=== Records for processing ===

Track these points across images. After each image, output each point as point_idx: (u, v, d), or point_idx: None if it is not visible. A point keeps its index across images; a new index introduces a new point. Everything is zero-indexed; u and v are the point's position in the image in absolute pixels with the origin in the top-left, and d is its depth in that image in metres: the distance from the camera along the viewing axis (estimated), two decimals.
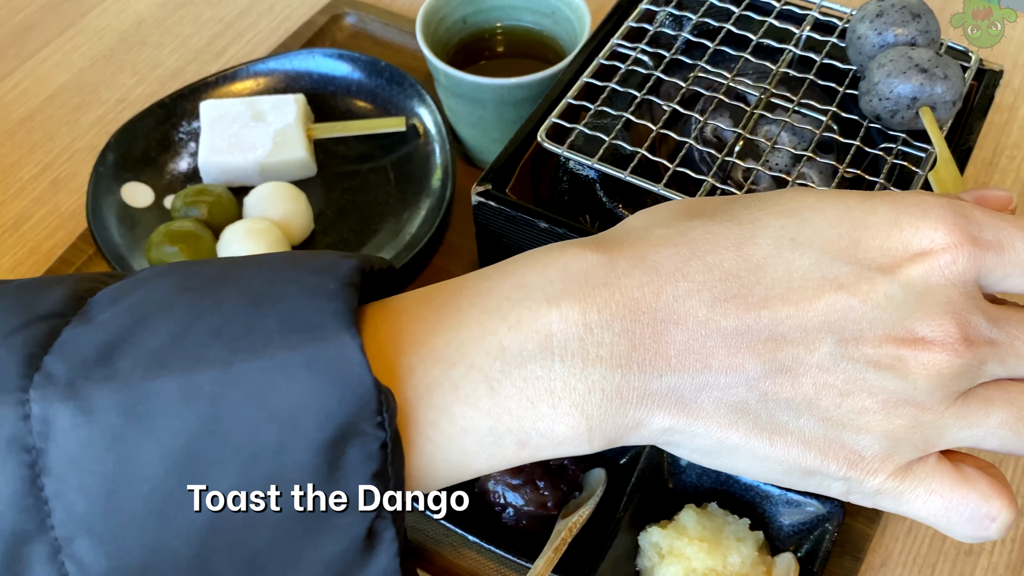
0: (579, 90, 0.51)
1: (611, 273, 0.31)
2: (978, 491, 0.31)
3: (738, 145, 0.49)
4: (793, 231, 0.31)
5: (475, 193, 0.50)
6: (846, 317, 0.30)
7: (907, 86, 0.45)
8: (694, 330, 0.30)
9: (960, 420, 0.31)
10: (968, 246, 0.30)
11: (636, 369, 0.30)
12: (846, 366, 0.30)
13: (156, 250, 0.59)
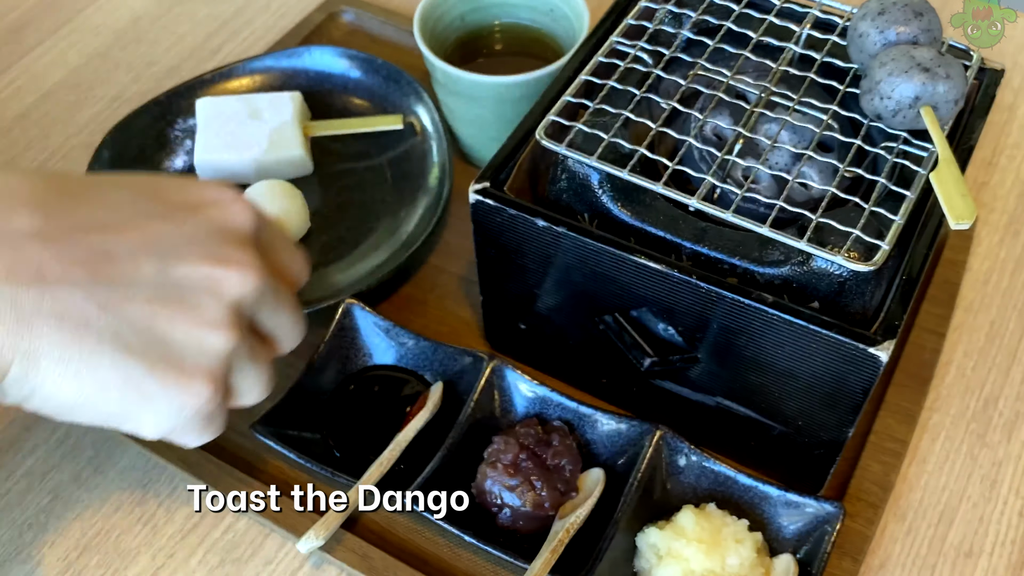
0: (578, 88, 0.51)
1: None
2: None
3: (738, 144, 0.49)
4: (114, 178, 0.42)
5: (473, 191, 0.50)
6: (162, 241, 0.38)
7: (909, 85, 0.45)
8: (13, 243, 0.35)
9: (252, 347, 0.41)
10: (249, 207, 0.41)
11: None
12: (168, 289, 0.37)
13: None
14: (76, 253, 0.35)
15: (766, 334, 0.46)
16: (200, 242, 0.38)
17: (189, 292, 0.37)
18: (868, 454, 0.54)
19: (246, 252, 0.39)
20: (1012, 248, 0.64)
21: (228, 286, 0.38)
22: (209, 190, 0.40)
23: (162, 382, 0.37)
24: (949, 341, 0.59)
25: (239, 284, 0.38)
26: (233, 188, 0.41)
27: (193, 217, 0.38)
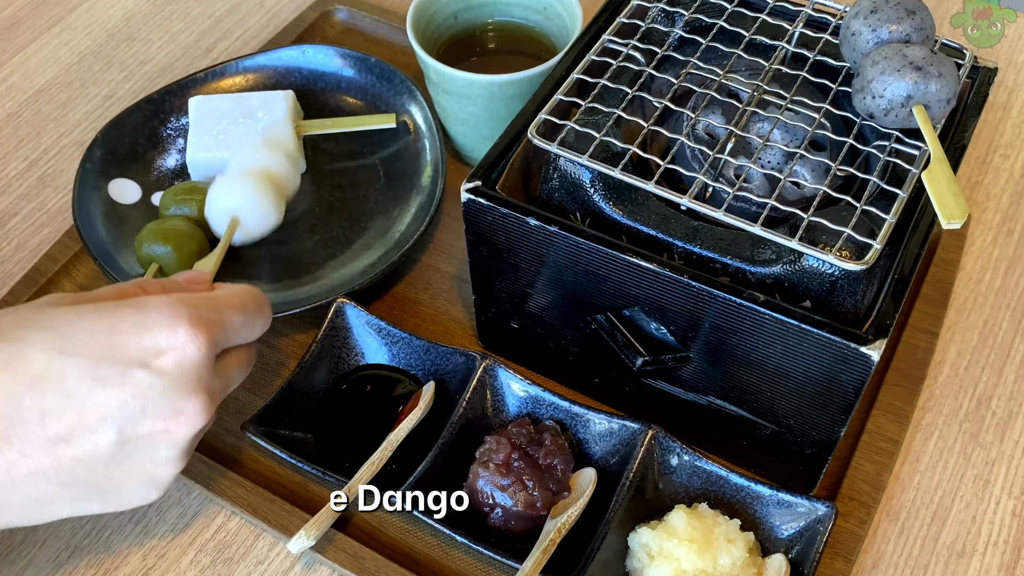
0: (570, 87, 0.50)
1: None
2: None
3: (730, 142, 0.48)
4: (59, 343, 0.40)
5: (464, 190, 0.49)
6: (121, 411, 0.40)
7: (901, 84, 0.45)
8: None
9: None
10: (200, 334, 0.42)
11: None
12: (132, 454, 0.42)
13: (146, 247, 0.58)
14: (39, 446, 0.40)
15: (758, 333, 0.46)
16: (155, 401, 0.41)
17: (144, 448, 0.42)
18: (861, 454, 0.54)
19: (198, 397, 0.43)
20: (1005, 247, 0.64)
21: (181, 434, 0.43)
22: (162, 333, 0.41)
23: (117, 506, 0.44)
24: (942, 340, 0.59)
25: (191, 426, 0.43)
26: (183, 315, 0.42)
27: (147, 375, 0.41)
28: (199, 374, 0.42)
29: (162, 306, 0.42)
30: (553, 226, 0.48)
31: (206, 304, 0.43)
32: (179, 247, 0.58)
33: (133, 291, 0.45)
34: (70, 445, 0.40)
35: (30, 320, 0.41)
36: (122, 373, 0.40)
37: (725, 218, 0.44)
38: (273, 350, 0.60)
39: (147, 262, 0.58)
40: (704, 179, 0.46)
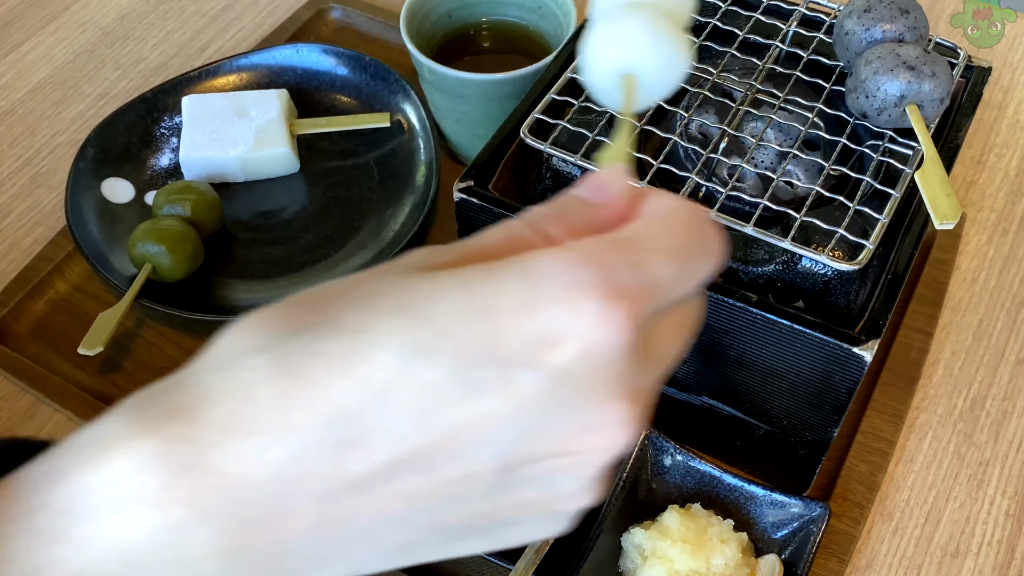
0: (563, 86, 0.50)
1: (194, 449, 0.24)
2: None
3: (723, 142, 0.48)
4: (413, 335, 0.25)
5: (457, 190, 0.49)
6: (504, 431, 0.25)
7: (894, 84, 0.45)
8: (322, 492, 0.25)
9: None
10: (616, 308, 0.25)
11: (256, 556, 0.25)
12: (525, 485, 0.27)
13: (139, 247, 0.58)
14: (389, 484, 0.26)
15: (750, 333, 0.46)
16: (549, 415, 0.26)
17: (539, 478, 0.27)
18: (855, 454, 0.54)
19: (614, 406, 0.26)
20: (1000, 247, 0.63)
21: (592, 459, 0.27)
22: (557, 313, 0.25)
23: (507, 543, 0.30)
24: (937, 340, 0.59)
25: (604, 449, 0.27)
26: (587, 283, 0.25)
27: (536, 378, 0.25)
28: (616, 371, 0.26)
29: (556, 270, 0.25)
30: None
31: (621, 256, 0.26)
32: (173, 247, 0.58)
33: (527, 235, 0.28)
34: (432, 478, 0.27)
35: (376, 298, 0.26)
36: (502, 377, 0.25)
37: (717, 218, 0.44)
38: None
39: (140, 262, 0.58)
40: (696, 179, 0.46)
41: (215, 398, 0.24)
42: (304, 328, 0.25)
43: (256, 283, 0.61)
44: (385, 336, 0.25)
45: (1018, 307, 0.61)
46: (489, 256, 0.27)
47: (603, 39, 0.38)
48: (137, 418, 0.25)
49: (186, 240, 0.59)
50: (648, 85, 0.38)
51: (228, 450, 0.24)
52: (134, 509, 0.24)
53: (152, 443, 0.24)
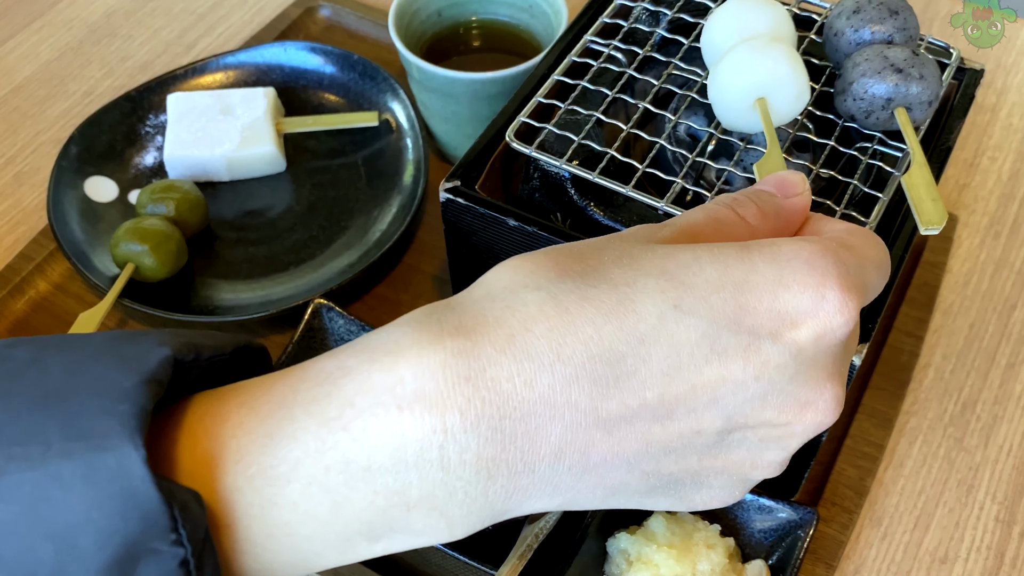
0: (550, 88, 0.50)
1: (474, 364, 0.27)
2: None
3: (711, 145, 0.48)
4: (675, 296, 0.28)
5: (443, 190, 0.49)
6: (736, 394, 0.29)
7: (882, 86, 0.44)
8: (573, 422, 0.28)
9: None
10: (850, 301, 0.29)
11: (505, 471, 0.28)
12: (734, 447, 0.30)
13: (122, 247, 0.57)
14: (630, 424, 0.29)
15: None
16: (781, 387, 0.29)
17: (751, 443, 0.31)
18: (843, 458, 0.53)
19: (833, 387, 0.30)
20: (992, 250, 0.63)
21: (801, 432, 0.31)
22: (805, 296, 0.29)
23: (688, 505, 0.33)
24: (927, 344, 0.59)
25: (815, 425, 0.31)
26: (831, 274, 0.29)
27: (778, 350, 0.29)
28: (838, 355, 0.30)
29: (805, 257, 0.29)
30: (532, 227, 0.47)
31: (851, 257, 0.30)
32: (156, 247, 0.57)
33: (730, 217, 0.32)
34: (666, 427, 0.29)
35: (638, 259, 0.29)
36: (747, 345, 0.29)
37: None
38: None
39: (123, 262, 0.57)
40: (683, 183, 0.45)
41: (496, 323, 0.27)
42: (573, 274, 0.29)
43: (240, 283, 0.60)
44: (651, 294, 0.28)
45: (1010, 311, 0.60)
46: (702, 236, 0.31)
47: (742, 62, 0.44)
48: (424, 330, 0.28)
49: (169, 240, 0.58)
50: (779, 107, 0.43)
51: (504, 369, 0.27)
52: (414, 408, 0.27)
53: (438, 353, 0.27)
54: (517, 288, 0.28)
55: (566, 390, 0.27)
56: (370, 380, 0.27)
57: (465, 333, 0.27)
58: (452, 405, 0.27)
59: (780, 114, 0.44)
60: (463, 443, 0.27)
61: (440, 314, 0.28)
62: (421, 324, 0.28)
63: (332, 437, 0.27)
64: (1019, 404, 0.57)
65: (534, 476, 0.28)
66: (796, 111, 0.45)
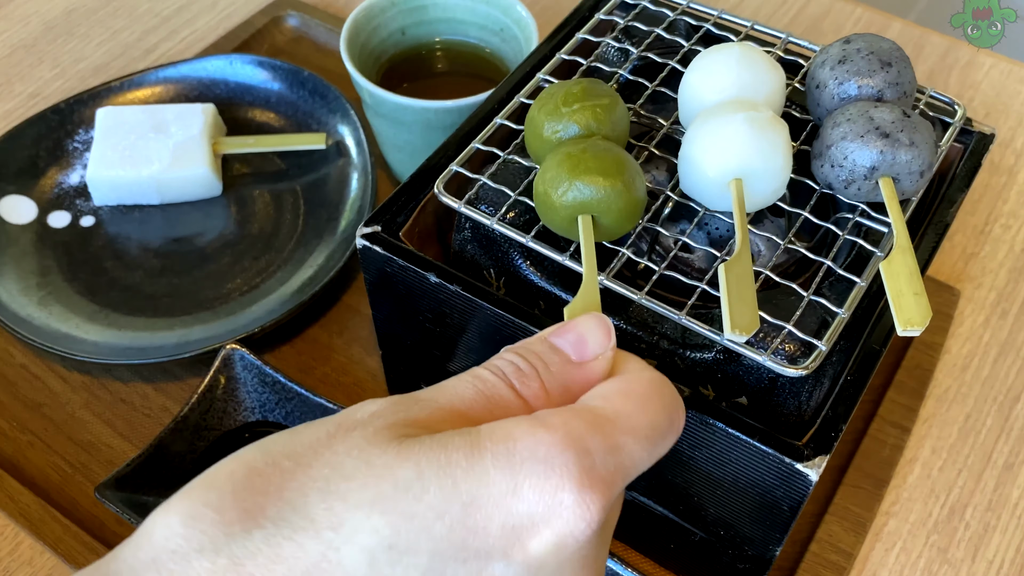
0: (491, 133, 0.44)
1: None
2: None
3: (668, 206, 0.41)
4: (391, 534, 0.24)
5: (360, 236, 0.43)
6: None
7: (865, 152, 0.38)
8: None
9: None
10: (592, 502, 0.25)
11: None
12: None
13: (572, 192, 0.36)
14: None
15: (684, 430, 0.39)
16: None
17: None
18: (806, 567, 0.47)
19: None
20: (998, 330, 0.56)
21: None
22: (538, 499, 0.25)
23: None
24: (916, 435, 0.52)
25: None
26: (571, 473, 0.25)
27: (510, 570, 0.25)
28: (584, 556, 0.26)
29: (541, 456, 0.25)
30: (456, 285, 0.41)
31: (602, 440, 0.26)
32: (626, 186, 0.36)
33: (505, 396, 0.28)
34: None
35: (350, 480, 0.24)
36: (477, 571, 0.25)
37: (644, 302, 0.37)
38: (160, 394, 0.53)
39: (570, 219, 0.37)
40: (629, 254, 0.39)
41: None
42: (265, 520, 0.24)
43: (159, 319, 0.54)
44: (361, 536, 0.24)
45: (1012, 402, 0.53)
46: (467, 419, 0.27)
47: (716, 136, 0.38)
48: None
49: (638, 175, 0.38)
50: (756, 189, 0.38)
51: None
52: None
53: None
54: (190, 554, 0.23)
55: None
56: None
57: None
58: None
59: (757, 199, 0.39)
60: None
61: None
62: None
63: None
64: (1015, 513, 0.50)
65: None
66: (776, 196, 0.39)
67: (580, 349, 0.29)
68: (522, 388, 0.28)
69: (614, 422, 0.27)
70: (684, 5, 0.48)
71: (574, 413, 0.27)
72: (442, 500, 0.24)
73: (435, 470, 0.24)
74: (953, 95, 0.67)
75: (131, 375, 0.54)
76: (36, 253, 0.56)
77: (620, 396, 0.28)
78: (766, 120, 0.38)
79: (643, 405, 0.28)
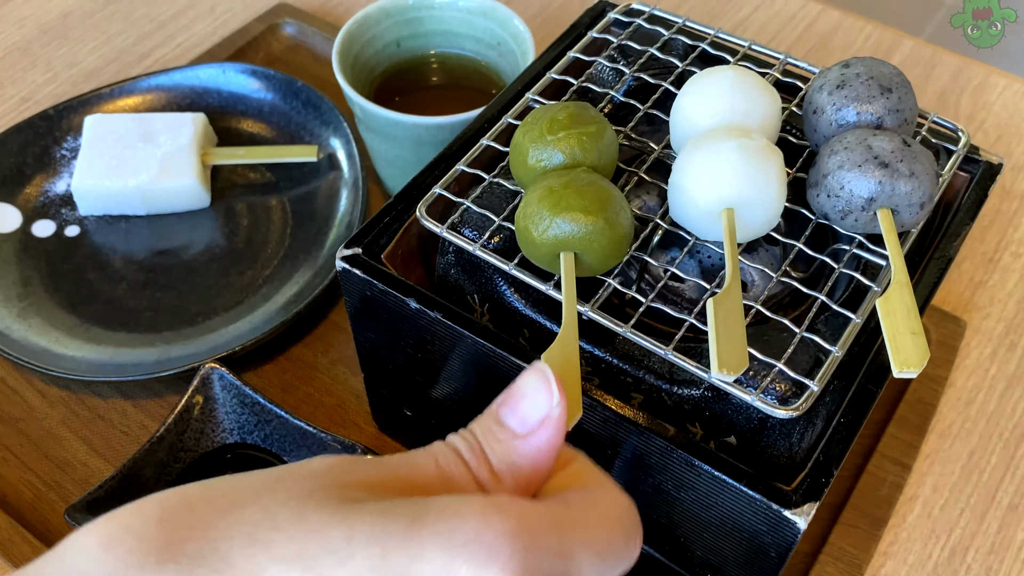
0: (476, 155, 0.42)
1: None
2: None
3: (657, 234, 0.40)
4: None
5: (340, 257, 0.41)
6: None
7: (862, 182, 0.36)
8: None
9: None
10: None
11: None
12: None
13: (552, 228, 0.35)
14: None
15: (668, 470, 0.37)
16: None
17: None
18: None
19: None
20: (1005, 363, 0.54)
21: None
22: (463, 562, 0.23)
23: None
24: (917, 472, 0.50)
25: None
26: (500, 554, 0.23)
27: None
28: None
29: (487, 542, 0.23)
30: (436, 312, 0.40)
31: (556, 543, 0.24)
32: (609, 223, 0.35)
33: (457, 473, 0.27)
34: None
35: (279, 531, 0.23)
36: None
37: (629, 335, 0.36)
38: (139, 411, 0.52)
39: (551, 256, 0.36)
40: (615, 283, 0.37)
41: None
42: (180, 556, 0.23)
43: (140, 335, 0.53)
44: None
45: (1018, 439, 0.51)
46: (416, 489, 0.25)
47: (704, 164, 0.36)
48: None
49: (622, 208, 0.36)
50: (748, 220, 0.36)
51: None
52: None
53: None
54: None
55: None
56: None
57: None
58: None
59: (749, 229, 0.37)
60: None
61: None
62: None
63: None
64: (1020, 556, 0.48)
65: None
66: (769, 227, 0.37)
67: (523, 420, 0.28)
68: (477, 472, 0.27)
69: (572, 528, 0.25)
70: (680, 23, 0.47)
71: (533, 505, 0.25)
72: (368, 569, 0.22)
73: (367, 537, 0.23)
74: (965, 116, 0.66)
75: (111, 391, 0.53)
76: (18, 263, 0.55)
77: (584, 505, 0.26)
78: (759, 148, 0.36)
79: (605, 522, 0.26)
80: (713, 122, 0.38)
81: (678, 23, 0.47)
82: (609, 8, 0.50)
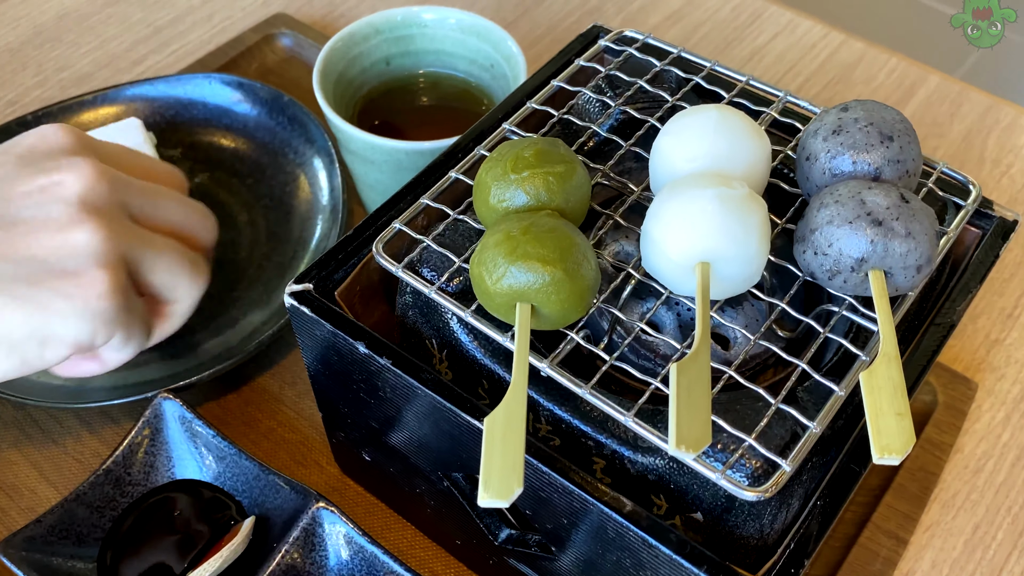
0: (442, 190, 0.39)
1: None
2: None
3: (631, 283, 0.36)
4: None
5: (288, 293, 0.39)
6: None
7: (853, 241, 0.32)
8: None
9: None
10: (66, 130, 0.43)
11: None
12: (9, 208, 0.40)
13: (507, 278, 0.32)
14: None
15: (627, 548, 0.34)
16: (28, 164, 0.40)
17: (34, 209, 0.39)
18: None
19: (74, 156, 0.41)
20: (1019, 430, 0.50)
21: (66, 185, 0.40)
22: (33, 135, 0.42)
23: (56, 290, 0.38)
24: (915, 545, 0.46)
25: (75, 180, 0.40)
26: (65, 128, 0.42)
27: (14, 150, 0.41)
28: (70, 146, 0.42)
29: None
30: (386, 359, 0.37)
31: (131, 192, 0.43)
32: (568, 273, 0.32)
33: None
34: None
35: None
36: None
37: (588, 396, 0.33)
38: (95, 438, 0.50)
39: (507, 306, 0.33)
40: (577, 338, 0.34)
41: None
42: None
43: None
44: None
45: None
46: None
47: (677, 219, 0.33)
48: None
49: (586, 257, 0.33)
50: (726, 276, 0.33)
51: None
52: None
53: None
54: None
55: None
56: None
57: None
58: None
59: (726, 286, 0.34)
60: None
61: None
62: None
63: None
64: None
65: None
66: (749, 284, 0.34)
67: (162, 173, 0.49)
68: None
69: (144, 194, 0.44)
70: (676, 53, 0.43)
71: None
72: None
73: None
74: (991, 159, 0.62)
75: (68, 415, 0.51)
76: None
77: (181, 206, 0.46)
78: (740, 198, 0.33)
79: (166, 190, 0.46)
80: (693, 166, 0.35)
81: (673, 53, 0.44)
82: (603, 34, 0.46)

===

Starting with the first line of the material, print each line exactly until you have printed the line with "6: (846, 317, 0.30)", and skip the pictures.

Track these points across images. After each image, output each point as point_idx: (u, v, d), or point_idx: None if it is not visible. A point keeps its index across images; a new index introduces a new point. Everything is zero-indexed; u and v are the point's position in the image in absolute pixels with the origin in the top-left, and d is its depth in that image in metres: the distance from the camera along the viewing axis (estimated), two decimals.
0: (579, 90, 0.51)
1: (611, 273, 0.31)
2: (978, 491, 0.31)
3: (738, 145, 0.49)
4: (793, 231, 0.31)
5: (475, 193, 0.50)
6: (846, 317, 0.30)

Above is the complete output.